Already dealt with in last week’s article under Principle 2 as well under Principle 6 discussed above.

Principle 8: The governing body(ies) should act in the best interests of the SWF, and have a clear mandate and adequate authority and competency to carry out its functions.

Already dealt with under Principle 6.

Principle 9: The operational management of the SWF should implement the SWF’s strategies in an independent manner and in accordance with clearly defined responsibilities.

Already dealt with under Principles 3 and 6. However, in view of the repealing of the predecessor legislation, and more so because it was not brought into operation by an Order from the Minister, there is need for a new Memorandum of Understanding to be entered into between the Bank of Guyana and the Board of Directors.

Principle 10: The accountability framework for the SWF’s operations should be clearly defined in the relevant legislation, charter, other constitutive documents, or management agreement.

Already dealt with under Principle 6. Additionally, Section 5(7) provides for the Board to report to the Minister in relation to the discharge of its functions, with the Minister providing general policy directives with respect to its functions, which directives must be complied with. The Board is also to prepare and submit an annual report along with the audited accounts of the Fund and the related report of the Auditor General within 30 days of the receipt of those audited accounts of the Fund. The Minister in turn is required to lay the report in the Assembly within another 30 days. The report is to be published on the Ministry’s website as soon as is practicable thereafter. Similar publications are to be made in respect of monthly and quarterly reports.
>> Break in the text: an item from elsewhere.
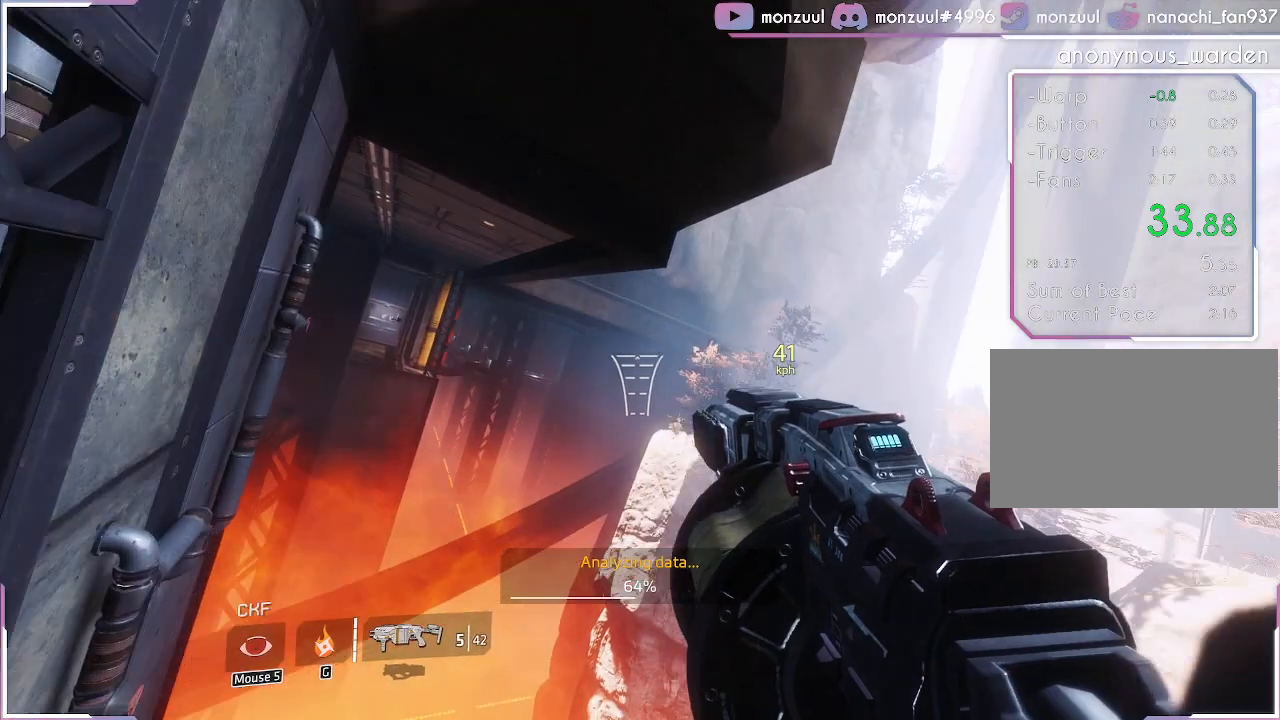
{"keys": ["a"], "events": [[300, "a", "down"], [300, "w", "up"]]}
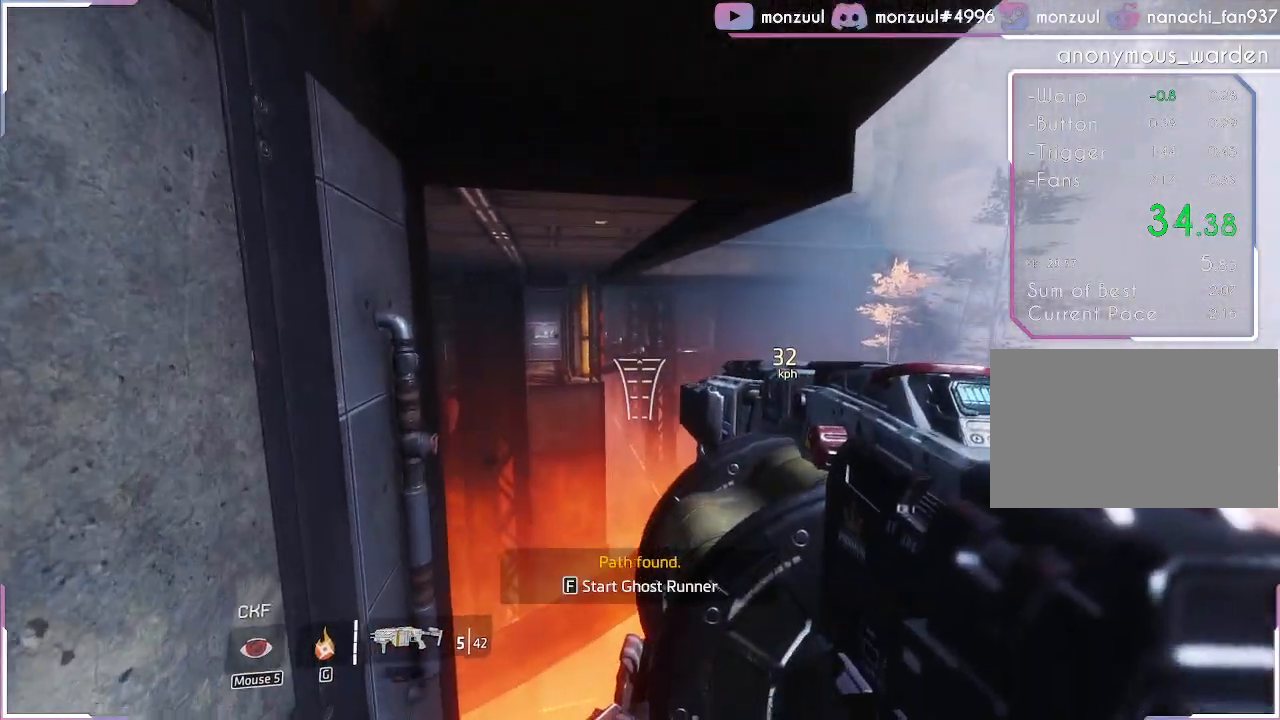
{"keys": ["a", "d"], "events": [[417, "d", "down"]]}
Sections 35-40 deal with offences and penalties. A person who knowingly gives materially false or misleading information commits an offence. The same applies to: the failure to publish information required by the Act; hindering the external auditor from performing his/her duties; and disclosing official information in contravention of the Act. On conviction, penalties range from fines of between $3 million to $10 million in addition to imprisonment of three to ten years. Concern has been expressed that there are no penalties for any abuse or misuse of the Fund. However, since the withdrawals are to be transferred to the Consolidated Fund to be used to finance the National Budget approved by Parliament via appropriations, the Fiscal Management and Accountability Act will be applicable. Section 85 provides for the following:

An official who – (a) falsifies any account, statement, receipt or other record issued or kept for the purposes of this Act, the Regulations, the Finance Circulars or any other instrument made under this Act; (b) conspires or colludes with any other person to defraud the State or make opportunity for any person to defraud the State; or (c) knowingly permits any other person to contravene any provision of this Act, is guilty of an indictable offence and liable on conviction to a fine of two million dollars and to imprisonment for three years.

 The Act does not include a Minister since it defines “official” to mean ‘an individual who is in, or is part of, a budget agency as an employee of the Government on a full-time, part-time, or contracted basis’. However, there are other laws that deal with misconduct in public office, especially the Criminal Law (Offences) Act.

Principle 11: An annual report and accompanying financial statements on the SWF’s operations and performance should be prepared in a timely fashion and in accordance with recognized international or national accounting standards in a consistent manner.

Already dealt with under Principle 10. By Section 28, the books of account of the Fund as well as its financial reporting are to be undertaken in accordance with the International Financial Reporting Standards.

Principle 12: The SWF’s operations and financial statements should be audited annually in accordance with recognized international or national auditing standards in a consistent manner.

Already dealt with under Principle 10. The Auditor General uses the International Standards on Auditing in the conduct of his audits.